**PROBLEMS AND TASKS:**
A. In the passage, who was the only witness present in the garden?
B. According to the passage, why would there not have been a better moment to pull the trigger?
C. Extend the passage about the book on the Khazars, picking up after its final sentence.
═════ PASSAGE ═════
I could have pulled the trigger then and there. There wouldn’t be a better moment. There was only one lone witness present in the garden – and he was a child. But that’s not what happened. I reached out and took those exciting sheets of paper, which I enclose in this letter. Taking them instead of firing my gun, I looked at those Saracen figures with their nails like hazelnuts and I thought of the tree Halevi mentions in his book on the Khazars. I thought how each and every one of us is just such a tree: the taller we grow toward the sky, through the wind and rain toward God, the deeper we must sink our roots through the mud and subterranean waters toward hell. With these thoughts in my head, I read the pages given me by the green-eyed Saracen. They shattered me, and in disbelief I asked Dr. Muawia where he had got them.

Still in the Balkans…
I wasn’t quite sure what to make of this book, a bestseller at the time, even after having read it.
═════ ENTRIES PROVIDED ═════
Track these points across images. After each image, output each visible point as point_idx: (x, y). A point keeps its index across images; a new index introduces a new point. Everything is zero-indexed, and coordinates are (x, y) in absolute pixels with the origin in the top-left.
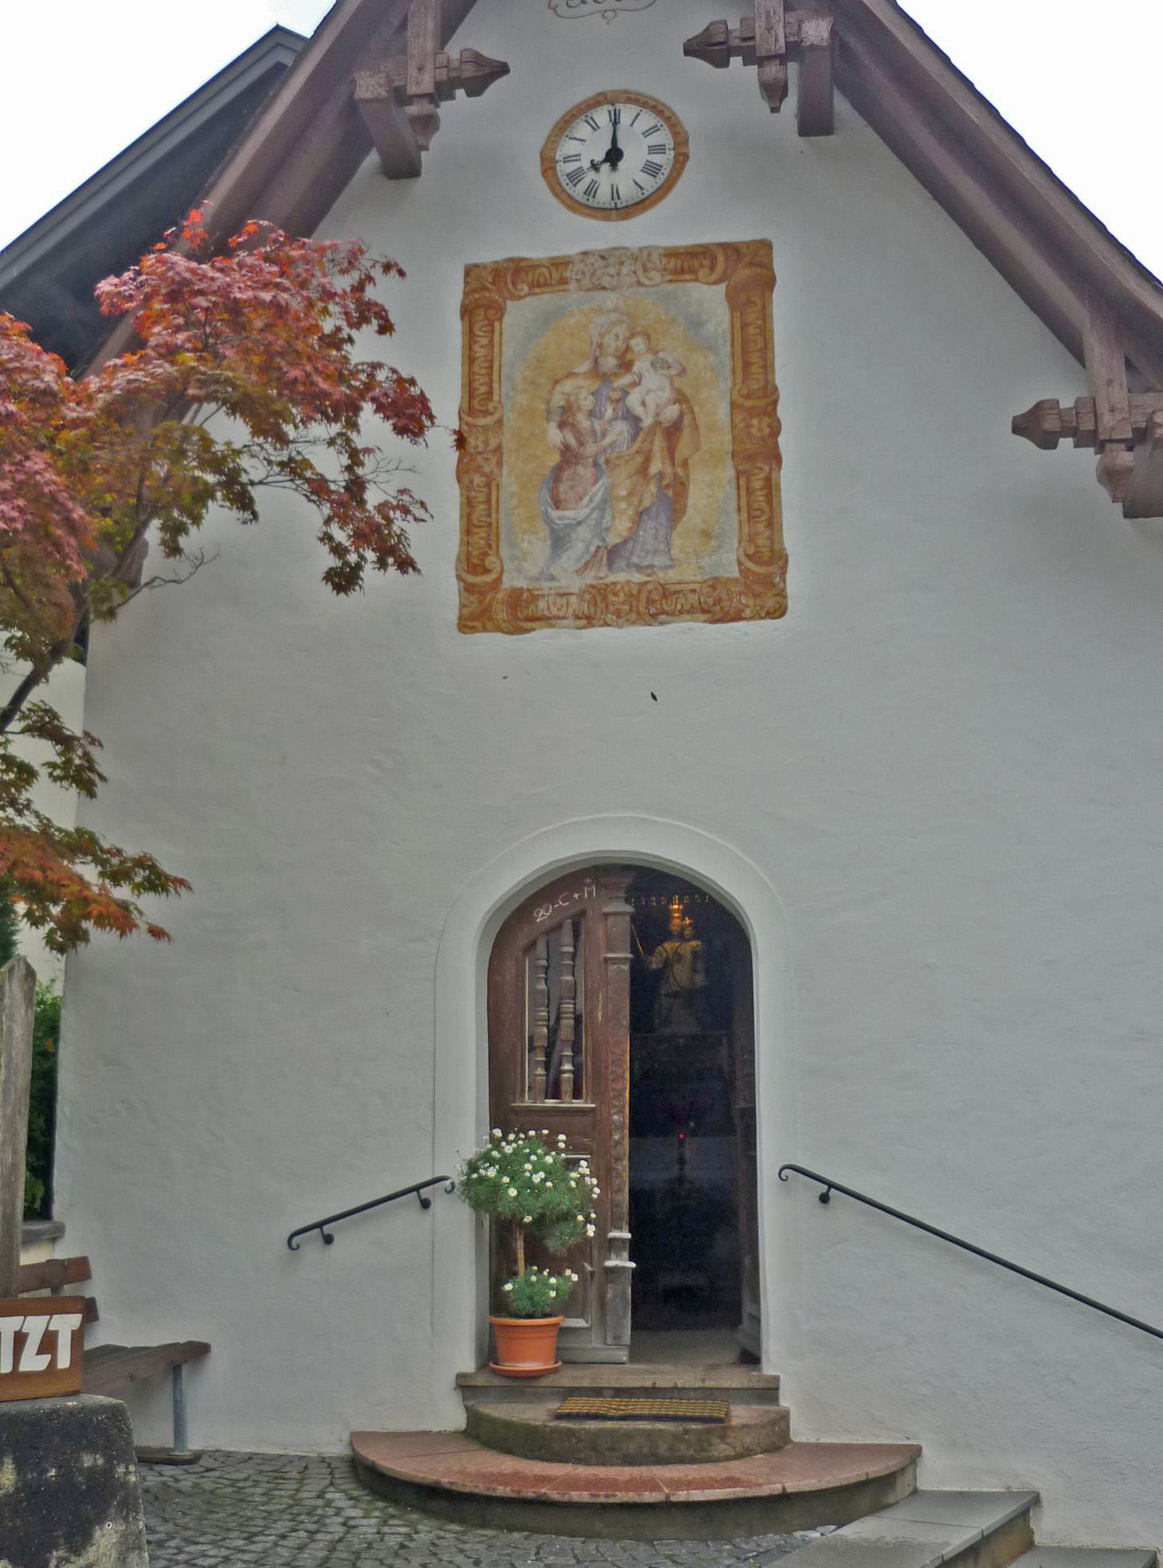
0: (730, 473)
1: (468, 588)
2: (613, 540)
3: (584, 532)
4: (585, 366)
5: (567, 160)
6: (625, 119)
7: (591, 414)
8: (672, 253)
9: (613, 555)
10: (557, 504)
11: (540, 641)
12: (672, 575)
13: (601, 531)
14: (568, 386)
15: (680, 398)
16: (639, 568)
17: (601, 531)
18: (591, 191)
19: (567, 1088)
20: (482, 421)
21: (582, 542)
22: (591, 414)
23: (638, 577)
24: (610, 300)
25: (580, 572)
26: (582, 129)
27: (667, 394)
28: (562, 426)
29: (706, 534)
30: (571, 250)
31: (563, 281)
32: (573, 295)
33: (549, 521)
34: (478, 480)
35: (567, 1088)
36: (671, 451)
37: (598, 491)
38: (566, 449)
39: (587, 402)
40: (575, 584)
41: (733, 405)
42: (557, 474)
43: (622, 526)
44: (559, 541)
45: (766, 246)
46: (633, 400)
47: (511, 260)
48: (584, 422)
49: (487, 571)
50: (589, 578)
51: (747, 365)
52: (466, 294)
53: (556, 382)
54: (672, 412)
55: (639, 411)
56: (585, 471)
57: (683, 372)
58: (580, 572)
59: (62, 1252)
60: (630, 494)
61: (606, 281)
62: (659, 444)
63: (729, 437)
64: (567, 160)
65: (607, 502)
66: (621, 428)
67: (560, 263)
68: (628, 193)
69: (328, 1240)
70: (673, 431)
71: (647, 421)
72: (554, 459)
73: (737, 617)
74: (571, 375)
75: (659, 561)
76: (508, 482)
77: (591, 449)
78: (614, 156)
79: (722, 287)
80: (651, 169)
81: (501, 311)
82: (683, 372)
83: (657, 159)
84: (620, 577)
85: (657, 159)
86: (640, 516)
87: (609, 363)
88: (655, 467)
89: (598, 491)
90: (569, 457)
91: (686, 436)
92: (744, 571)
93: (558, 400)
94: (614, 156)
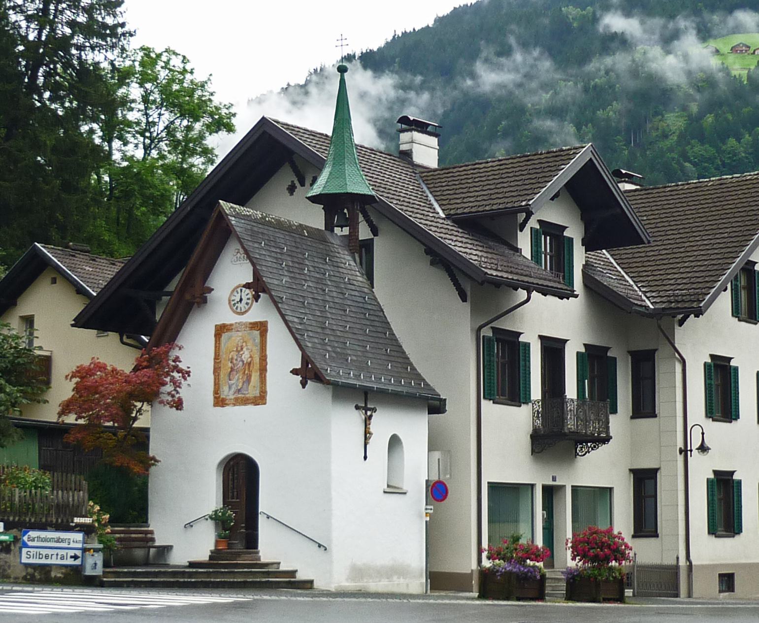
═════
═════ ENTRIES PROVIDED ═════
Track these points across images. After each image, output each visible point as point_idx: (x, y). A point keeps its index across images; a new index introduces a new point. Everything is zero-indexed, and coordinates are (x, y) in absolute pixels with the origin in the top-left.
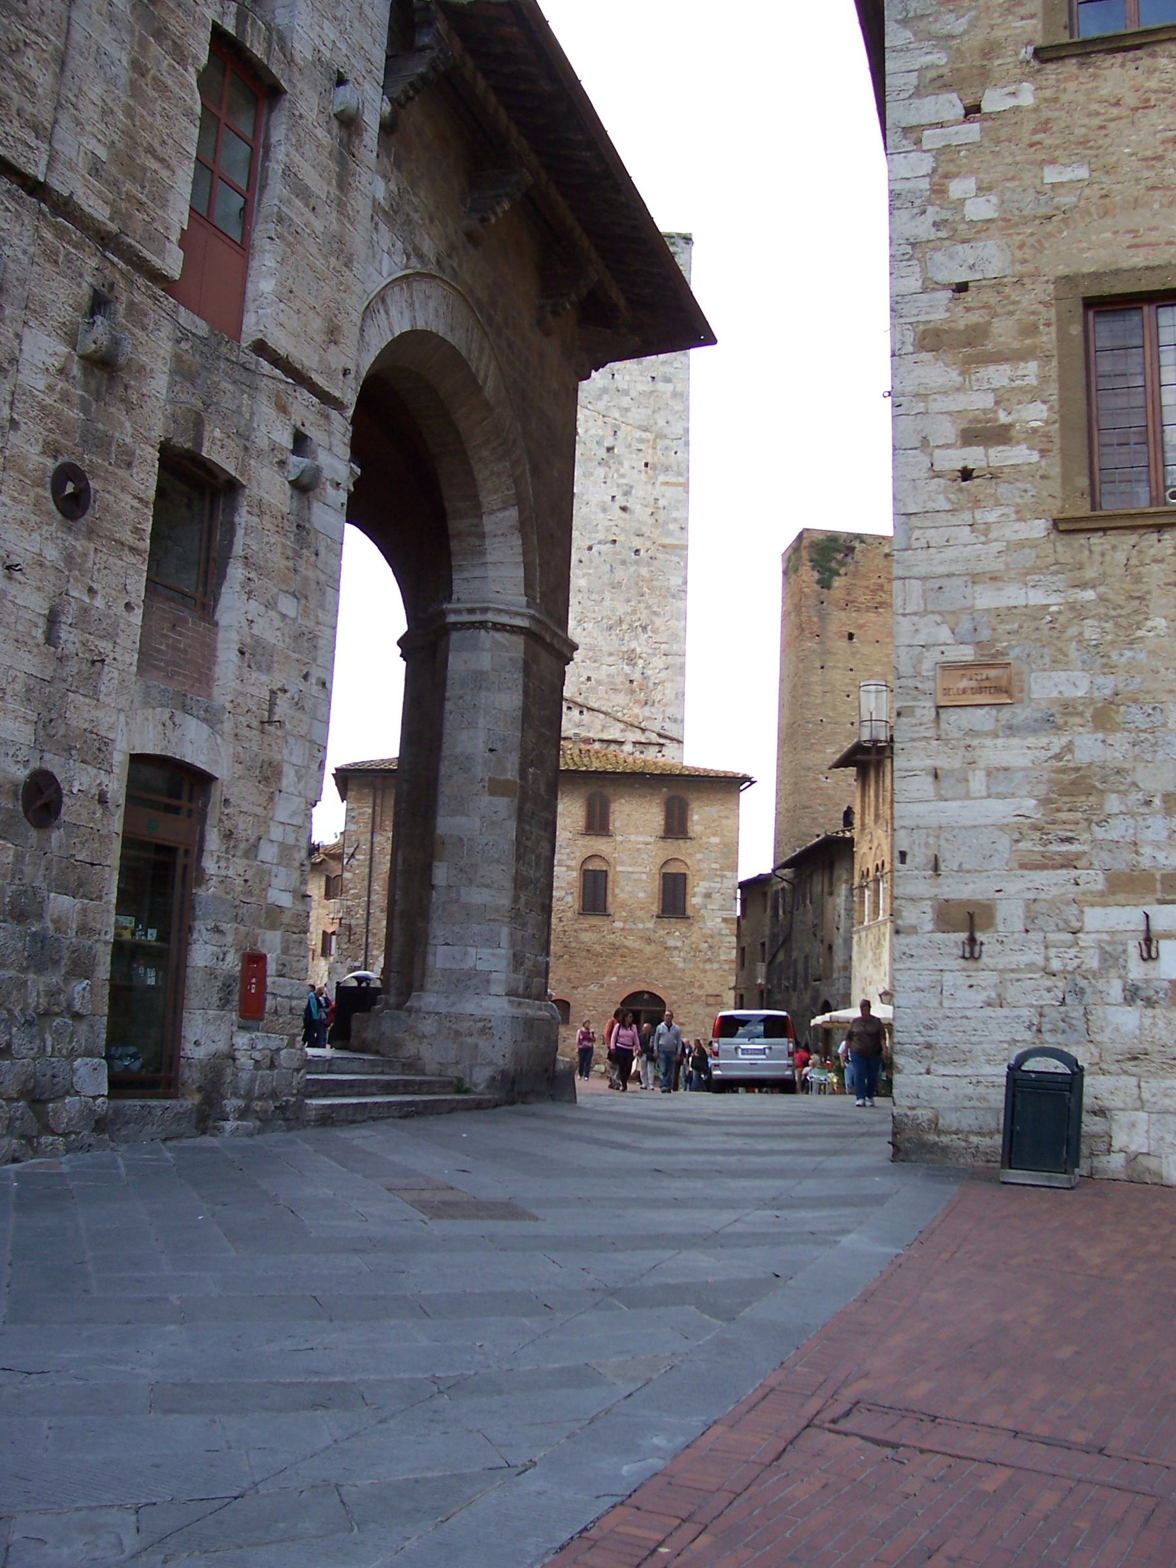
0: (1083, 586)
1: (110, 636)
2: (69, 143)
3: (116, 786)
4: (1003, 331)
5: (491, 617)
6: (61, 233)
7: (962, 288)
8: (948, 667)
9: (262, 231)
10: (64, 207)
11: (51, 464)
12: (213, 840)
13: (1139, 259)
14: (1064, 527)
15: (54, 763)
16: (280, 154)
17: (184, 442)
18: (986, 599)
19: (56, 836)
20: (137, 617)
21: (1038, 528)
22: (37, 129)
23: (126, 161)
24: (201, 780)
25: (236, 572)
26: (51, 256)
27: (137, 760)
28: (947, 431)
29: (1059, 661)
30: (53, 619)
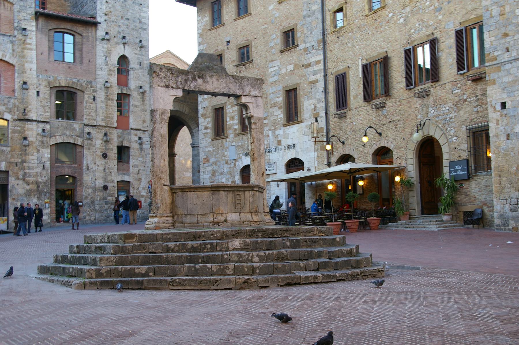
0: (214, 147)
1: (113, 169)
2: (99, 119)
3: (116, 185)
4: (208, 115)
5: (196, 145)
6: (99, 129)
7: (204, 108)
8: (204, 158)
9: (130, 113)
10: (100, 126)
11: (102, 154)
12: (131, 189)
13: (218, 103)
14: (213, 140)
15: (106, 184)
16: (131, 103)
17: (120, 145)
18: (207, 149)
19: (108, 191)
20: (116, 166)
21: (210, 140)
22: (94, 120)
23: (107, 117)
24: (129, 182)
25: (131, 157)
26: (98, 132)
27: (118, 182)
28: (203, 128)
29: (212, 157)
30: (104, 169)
═════
═════ ENTRIES PROVIDED ═════
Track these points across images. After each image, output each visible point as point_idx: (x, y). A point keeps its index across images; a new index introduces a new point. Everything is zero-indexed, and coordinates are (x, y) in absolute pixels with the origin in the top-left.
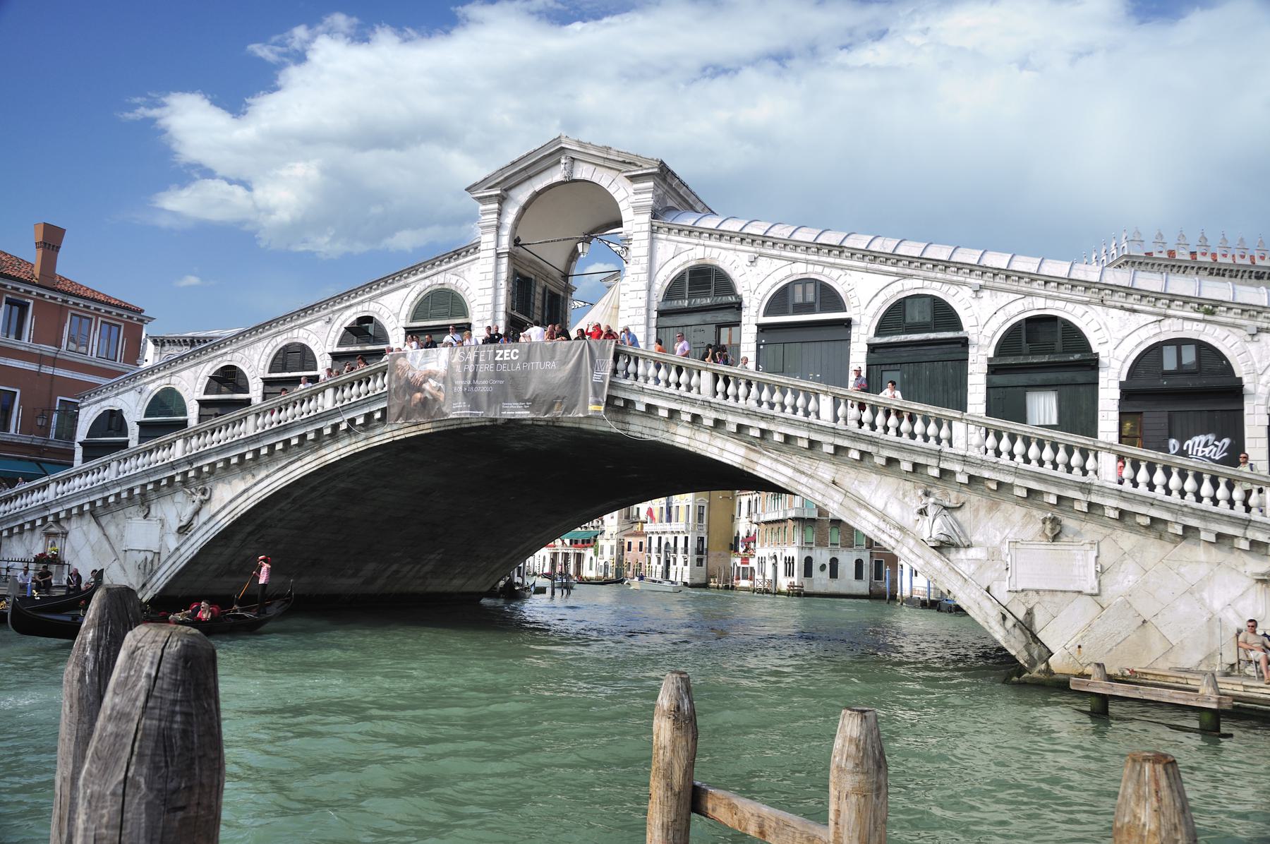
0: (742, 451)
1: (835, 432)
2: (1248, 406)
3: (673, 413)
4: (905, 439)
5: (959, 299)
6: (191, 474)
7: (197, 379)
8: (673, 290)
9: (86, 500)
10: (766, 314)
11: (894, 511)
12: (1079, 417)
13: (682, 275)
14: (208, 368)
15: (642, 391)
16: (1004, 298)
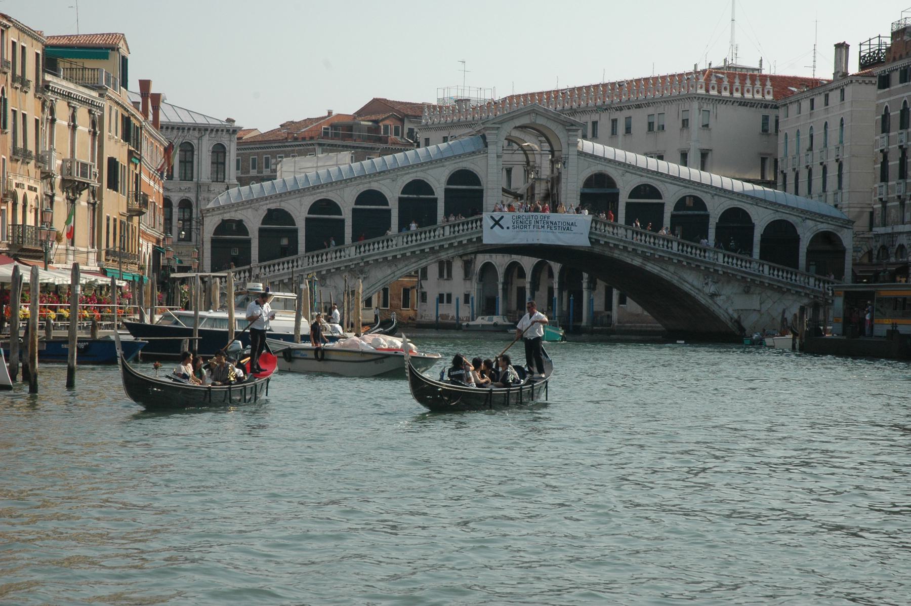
═════
**IN RESPONSE:**
A. A child.

B. Only one lone witness was present in the garden, and that witness was a child.

C.
It purports to be a dictionary, although I would say it’s more like a small encyclopaedia, a collection of biographies and stories. Although it had been languishing on my to-read list since it when it was all the rage, so for an extremely long time, it finally fortuitously was time to read Serbia at about the time the real Khazars were on the go in my other Crazy Project (giving myself a Classical Education including reading through history and literature, so during the Dark Ages in Europe). I have to admit though that this novel wasn’t really helpful in that regard. For a start, we know very little about the Khazars anyway. Not a single line of the Khazar language exists. What’s more, Pavić’s fictional Khazars may not have very much to do with the real Khazars, any more than Nietzsche’s Zarathustra did with the real prophet Zarathustra/Zoroaster. Anyway, they were an intriguing people, and we do know that they were perhaps the only nation to convert en masse to Judaism.
The Khazars were a nomadic people who lived between the Black and Caspian Seas during the European Dark Ages. The Khazar Polemic is supposed to have taken place in the 8th or 9th century CE, when the kaghan (ruler) called together a Jewish rabbi, a Christian monk and a Muslim dervish to argue for the merits of their respective faiths.
The ‘Dictionary’ is divided into three parts, written from the Christian, Muslim and Jewish perspectives, and sometimes looking at the same incidents and characters from all three sides, which certainly is an intriguing way to consider truth, especially religious truth! The readers can choose to read as much or as little as they like, and in any order they like. (I chose to read the entries alphabetically but with the entries which appear in two or three parts I read these consecutively so that I could compare versions).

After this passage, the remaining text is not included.